Stop trying to make everything into freaking facebook.

facebook is social media, therefor friendica is social media

instagram is social media, therefor pixelfed is social media

twitter is social media, therefor mastodon is social media

at the VERY least, all the latter platforms can interact with each other via activity pub, as can lemmy. by interacting with lemmy, you’re making interactions with social media

social media isn’t just big tech - social media is a way of interacting with a system

is reddit social media? most people would say yes it definitely is… and this makes lemmy firmly social media

Getting people to agree to a mistaken, misinformed premise does not mean you are right.

Lest you also believe the world is a flat pancake and other various nuttery.

Also, you clearly know what the difference is, since your list of examples is nothing but social media.

Again. Stop trying to make everything social media. You have all the social media you need to fuel your need for attention, as is. You don't need to make non-social media into more of it.

Wikipedia: „Lemmy (social network) - Open source social media software“

Also: „Social media are interactive technologies that facilitate the creation, sharing and aggregation of content (such as ideas, interests, and other forms of expression) amongst virtual communities and networks.“ How does Lemmy not fit that description?

By your definition every single news comment section is social media, which is clearly a ridiculous suggestion. Webchat, irc, literally anywhere there’s a comment section. That’s just clearly incorrect and so broad as to be a completely useless definition.

There are degrees to social-media-ness. News comment sections have a very low amount of this.
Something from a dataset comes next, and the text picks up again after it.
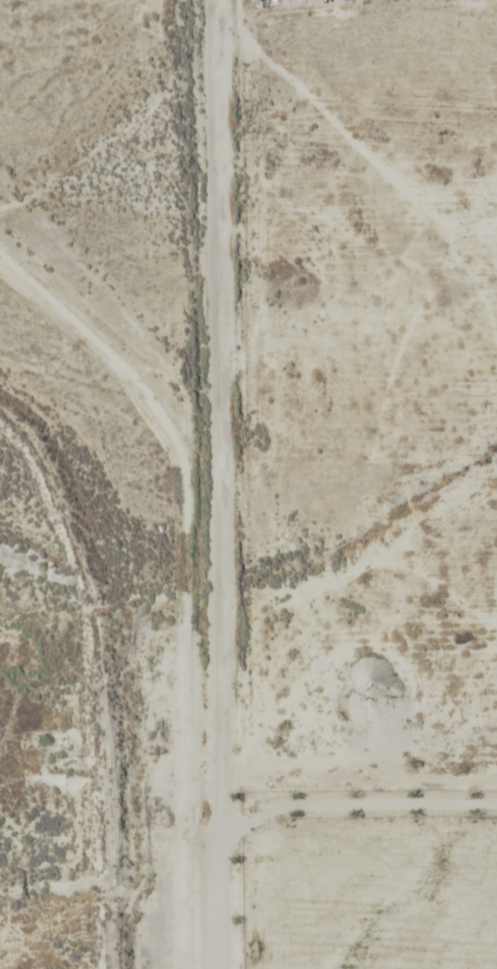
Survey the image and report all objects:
road: (319, 355)
road: (224, 484)
road: (348, 952)

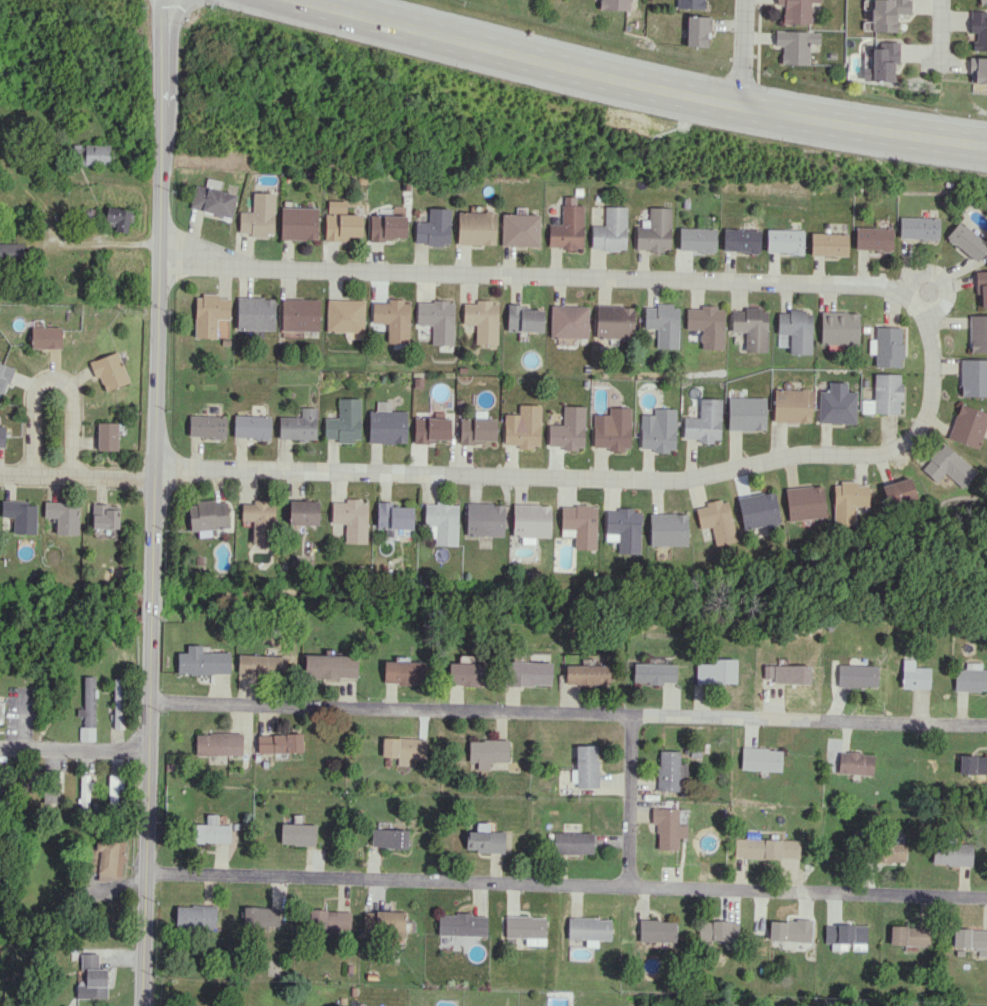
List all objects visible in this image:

Lemmy has a lot.

To clarify why I think Lemmy is not a forum: in my eyes, forums are set up by the admins, only the admins can decide which subforums exist and what's allowed in them. Lemmy and reddit are not simple forums because they allow any user to create a subforum and make those choices and decisions, that traditionally are reserved for admins. It's an extremely important difference and makes Lemmy much more of a general social platform and not a focused forum.

Lemmy has the ability to lock down forum creation, like on programming.dev which is the 8th largest lemmy site.

Social media has always been defined as being about people, not topics. People just don’t even try to use the right words though so you get ridiculous things like people calling something coincidental or unfortunate “ironic”.

A forum?? Which have existed for literal decades before social media was a thing? If you define literally anything social as social media then you’re defining the entire internet as social media which is just a useless definition.

https://programming.dev/comment/12069336

It’s called the “Fuck Texas” response to such a garbage law. And good luck enforcing it especially with federated sites.